### EXERCISE DATA

▬▬▬

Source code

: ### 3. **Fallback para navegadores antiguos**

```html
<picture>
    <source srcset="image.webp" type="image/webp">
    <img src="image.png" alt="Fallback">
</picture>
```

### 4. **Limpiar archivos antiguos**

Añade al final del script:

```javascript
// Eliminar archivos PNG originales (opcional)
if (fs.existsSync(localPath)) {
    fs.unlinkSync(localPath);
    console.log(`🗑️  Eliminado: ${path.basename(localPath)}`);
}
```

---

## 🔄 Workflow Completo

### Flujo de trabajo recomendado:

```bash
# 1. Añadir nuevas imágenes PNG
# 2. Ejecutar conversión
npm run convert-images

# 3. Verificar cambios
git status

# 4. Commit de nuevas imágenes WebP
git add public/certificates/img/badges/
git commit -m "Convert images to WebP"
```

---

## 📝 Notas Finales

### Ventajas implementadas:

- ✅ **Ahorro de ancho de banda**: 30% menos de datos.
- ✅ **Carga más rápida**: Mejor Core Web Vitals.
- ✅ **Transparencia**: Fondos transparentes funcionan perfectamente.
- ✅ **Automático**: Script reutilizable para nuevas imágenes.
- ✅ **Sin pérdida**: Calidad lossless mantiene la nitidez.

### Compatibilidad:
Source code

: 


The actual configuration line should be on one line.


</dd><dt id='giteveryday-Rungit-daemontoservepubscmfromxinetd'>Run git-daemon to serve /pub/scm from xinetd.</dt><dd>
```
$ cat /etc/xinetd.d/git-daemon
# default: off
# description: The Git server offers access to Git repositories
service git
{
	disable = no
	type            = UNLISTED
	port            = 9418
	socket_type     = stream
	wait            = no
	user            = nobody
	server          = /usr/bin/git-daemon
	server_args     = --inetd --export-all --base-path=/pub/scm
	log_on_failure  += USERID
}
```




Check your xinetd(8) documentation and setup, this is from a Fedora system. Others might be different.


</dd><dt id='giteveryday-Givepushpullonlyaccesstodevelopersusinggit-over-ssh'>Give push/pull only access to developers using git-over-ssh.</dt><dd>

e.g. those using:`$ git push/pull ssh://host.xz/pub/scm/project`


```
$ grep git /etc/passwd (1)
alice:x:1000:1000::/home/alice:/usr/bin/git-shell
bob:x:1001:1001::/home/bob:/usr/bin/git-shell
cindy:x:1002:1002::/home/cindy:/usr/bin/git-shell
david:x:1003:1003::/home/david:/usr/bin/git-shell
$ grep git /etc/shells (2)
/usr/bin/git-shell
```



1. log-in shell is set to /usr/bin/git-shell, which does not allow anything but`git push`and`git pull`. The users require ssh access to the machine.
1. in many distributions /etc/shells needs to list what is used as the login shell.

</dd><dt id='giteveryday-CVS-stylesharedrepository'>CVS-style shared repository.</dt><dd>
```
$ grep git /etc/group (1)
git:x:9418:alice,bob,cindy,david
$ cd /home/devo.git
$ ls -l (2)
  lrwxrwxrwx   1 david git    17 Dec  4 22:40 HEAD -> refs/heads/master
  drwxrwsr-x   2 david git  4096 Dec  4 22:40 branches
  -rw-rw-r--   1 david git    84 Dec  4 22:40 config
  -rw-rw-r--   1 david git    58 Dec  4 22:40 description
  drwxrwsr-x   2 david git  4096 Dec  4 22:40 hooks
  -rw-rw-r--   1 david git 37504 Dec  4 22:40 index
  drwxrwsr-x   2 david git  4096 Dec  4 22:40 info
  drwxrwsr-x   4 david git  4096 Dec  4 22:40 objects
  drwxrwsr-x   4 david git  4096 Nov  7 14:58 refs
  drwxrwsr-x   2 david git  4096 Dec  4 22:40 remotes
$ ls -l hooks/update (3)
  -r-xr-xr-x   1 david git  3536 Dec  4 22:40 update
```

▬▬▬

### WORK TO BE COMPLETED
Your task is to retype the entries verbatim, starting with the line that holds "- ✅ **Sin pérdida**: Calidad" and stopping after the line that holds "developers using git-over-ssh.</dt><dd>".

### RESPONSE
- ✅ **Sin pérdida**: Calidad lossless mantiene la nitidez.

### Compatibilidad:
Source code

: 


The actual configuration line should be on one line.


</dd><dt id='giteveryday-Rungit-daemontoservepubscmfromxinetd'>Run git-daemon to serve /pub/scm from xinetd.</dt><dd>
```
$ cat /etc/xinetd.d/git-daemon
# default: off
# description: The Git server offers access to Git repositories
service git
{
	disable = no
	type            = UNLISTED
	port            = 9418
	socket_type     = stream
	wait            = no
	user            = nobody
	server          = /usr/bin/git-daemon
	server_args     = --inetd --export-all --base-path=/pub/scm
	log_on_failure  += USERID
}
```




Check your xinetd(8) documentation and setup, this is from a Fedora system. Others might be different.


</dd><dt id='giteveryday-Givepushpullonlyaccesstodevelopersusinggit-over-ssh'>Give push/pull only access to developers using git-over-ssh.</dt><dd>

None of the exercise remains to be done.